■ **EXERCICES**
1. D'après l'entretien avec Max sur ses albums, où Star Chamber, le deuxième album, a-t-il été enregistré ?
2. Poursuivez l'entretien avec Max sur ses albums à partir de sa dernière phrase.

■ **TEXTE FOURNI**

Bonjour Max. En quoi ton approche de la musique a-t-elle changé entre Ancestral Lands, ton premier album, et Your Own Adventure ?

Ancestral Lands était le premier album que j'ai jamais enregistré. J'ai vraiment tout fait seul dans mon appartement. J'ai tout appris au fur et à mesure de l'enregistrement, de façon assez naïve. Pour Star Chamber, le second, je me suis enfermé avec des amis dans l'abri de jardin de mon père. Nous avons passé beaucoup de temps à arranger les morceaux, à affiner les moindres détails, le son. Mes amis avaient une approche très différente de la mienne, ce qui était très intéressant. Sur Your Own Adventure, je pense que j'ai trouvé un équilibre entre ces deux approches : l'album est assez produit mais reste plutôt lo-fi, avec des chansons assez pop. J'ai essayé de conserver la mentalité de mes amis, mais avec une approche un peu plus libre, des structures plus souples.

■ **DONNÉES PRÉSENTÉES**
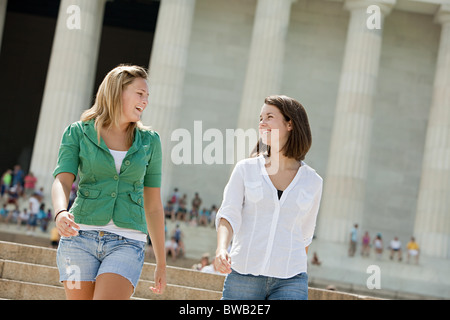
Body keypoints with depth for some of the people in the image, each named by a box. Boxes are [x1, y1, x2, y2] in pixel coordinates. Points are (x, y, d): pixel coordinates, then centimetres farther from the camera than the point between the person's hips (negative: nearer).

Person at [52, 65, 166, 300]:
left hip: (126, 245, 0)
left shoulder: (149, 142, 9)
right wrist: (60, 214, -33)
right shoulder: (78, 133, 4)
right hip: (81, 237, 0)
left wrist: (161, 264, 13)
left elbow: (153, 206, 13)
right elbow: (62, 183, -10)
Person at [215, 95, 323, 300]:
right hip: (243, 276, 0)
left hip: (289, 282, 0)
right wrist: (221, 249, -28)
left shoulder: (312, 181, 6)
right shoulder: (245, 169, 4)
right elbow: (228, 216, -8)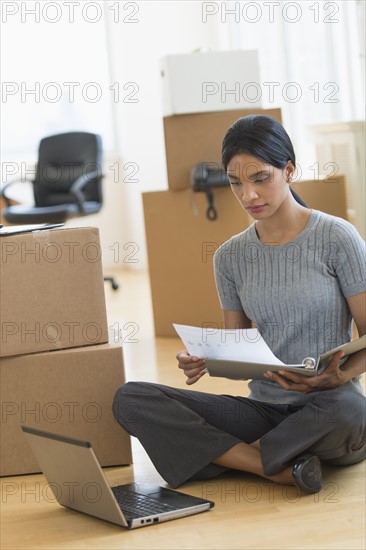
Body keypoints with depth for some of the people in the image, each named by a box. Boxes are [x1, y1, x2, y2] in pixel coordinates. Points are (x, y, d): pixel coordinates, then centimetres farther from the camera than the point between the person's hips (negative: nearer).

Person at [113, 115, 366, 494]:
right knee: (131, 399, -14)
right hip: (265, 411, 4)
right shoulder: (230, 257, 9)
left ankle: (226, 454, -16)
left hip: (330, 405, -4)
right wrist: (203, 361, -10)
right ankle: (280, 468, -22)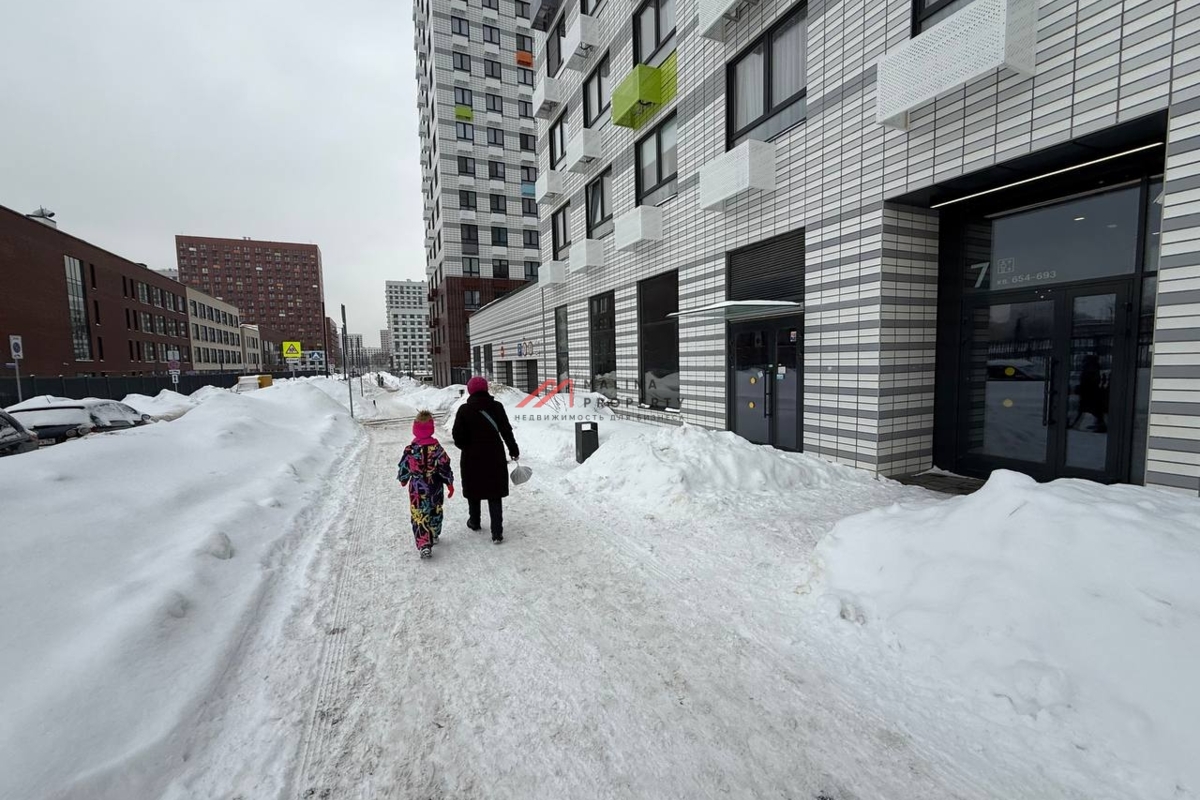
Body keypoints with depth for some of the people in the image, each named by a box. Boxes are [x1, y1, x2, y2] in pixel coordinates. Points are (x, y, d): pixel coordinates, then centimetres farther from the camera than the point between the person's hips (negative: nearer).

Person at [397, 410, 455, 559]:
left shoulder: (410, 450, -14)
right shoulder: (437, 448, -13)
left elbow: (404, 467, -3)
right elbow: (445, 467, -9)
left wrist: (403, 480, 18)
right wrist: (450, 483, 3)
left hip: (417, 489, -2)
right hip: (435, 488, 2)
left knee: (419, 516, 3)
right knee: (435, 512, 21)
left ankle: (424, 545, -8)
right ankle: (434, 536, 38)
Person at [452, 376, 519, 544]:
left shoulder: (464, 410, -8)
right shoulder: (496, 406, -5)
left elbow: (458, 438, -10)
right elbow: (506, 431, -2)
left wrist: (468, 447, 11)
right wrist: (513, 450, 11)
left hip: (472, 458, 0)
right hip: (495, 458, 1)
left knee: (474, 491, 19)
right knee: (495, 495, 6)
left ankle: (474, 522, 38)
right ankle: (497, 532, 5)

■ **RÉPONSES ATTENDUES**
1. Dans l'abri de jardin de son père, avec des amis.

2.
Ton écriture est pop mais aussi très subtile...

Je pense que j'ai ma propre façon d'écrire et de structurer les morceaux. J'essaie toujours d'être le plus simple possible dans mes chansons. Mais quand je les montre à un autre musicien, il les trouve toujours complexes, presque prog ! C'est vrai que tu peux aussi te perdre quand tu es seul. Mais, à vrai dire, j'adore me perdre et explorer ! Il n'y a personne au-dessus de ton épaule à te dire ce qui est bien ou pas bien. En grandissant, dans tes boulots ou autre, il y a toujours quelqu'un qui te dit quoi faire, comment le faire. J'adore cet espace de liberté que la musique est la seule à t'apporter : personne ne peut vraiment te dire ce qu'il faut faire.

Ton album s'appelle Your Own Adventure, un clin d'oeil aux livres dont vous êtes le héros. J'en étais fan en grandissant ! Toi aussi ?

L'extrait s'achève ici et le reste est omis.